The cure for this ill is not to sit still,
Or frowst with a book by the fire;
But to take a large hoe and a shovel also,
And dig till you gently perspire;

In the penultimate stanza, the poet tells the reader how he would lose the dreadful hump. The sun, the wind and the Djinn of the Garden are the ones who would take away the “horrible hump”. The disappearance of the hump is made into a magical occurrence with the introduction of the term “Djinn”. The last line of this stanza is a repetition of the last line of the 4th stanza.


And then you will find that the sun and the wind,
And the Djinn of the Garden too,
Have lifted the hump-
The horrible hump-
The hump that is black and blue!

The last stanza is almost a repetition of the second stanza. According to the poetic persona everyone who leads an inactive life is at the risk of getting the dreaded lumpy hump. 

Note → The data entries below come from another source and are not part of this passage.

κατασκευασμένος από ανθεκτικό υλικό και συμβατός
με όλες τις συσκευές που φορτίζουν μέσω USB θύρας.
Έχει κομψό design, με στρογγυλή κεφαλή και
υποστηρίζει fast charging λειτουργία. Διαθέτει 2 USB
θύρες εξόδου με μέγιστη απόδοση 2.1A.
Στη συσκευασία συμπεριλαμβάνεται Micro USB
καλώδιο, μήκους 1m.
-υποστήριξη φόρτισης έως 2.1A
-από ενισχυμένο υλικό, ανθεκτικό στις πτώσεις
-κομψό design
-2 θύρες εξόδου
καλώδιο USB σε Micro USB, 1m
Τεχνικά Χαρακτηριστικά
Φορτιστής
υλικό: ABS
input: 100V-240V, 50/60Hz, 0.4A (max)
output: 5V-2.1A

I get it as well as you-oo-oo-
If I haven't enough to do-oo-oo!
We all get hump-
Cameelious hump-
Kiddies and grown-ups too!

Kipling offers social criticism through humour in this poem. In that sense, one might call the poem didactic. Kipling is pointing out that the empire had brought in so much wealth that people have forgotten the Protestant Work Ethics base on frugality, simple living and hard work that had made the British Empire possible. They have so much leisure which they spend on inactive pursuits such as writing and reading. Consequently, they develop humps – they become ugly and unhealthy.  The awful warning is that unless they shaped up they would find themselves in a corner of someone’s zoo locked up as curiosities for people to come and gawk at. A dreadful thought in deed! 

Questions:

1.      Kipling in “The Camel’s Hump” is illustrating the repercussions of lack of self-discipline in a humorous way. Discuss.

2.      “Humour” poems are not purely humourous. Do you agree? Take at least two of the poems in the syllabus and discus the above statement.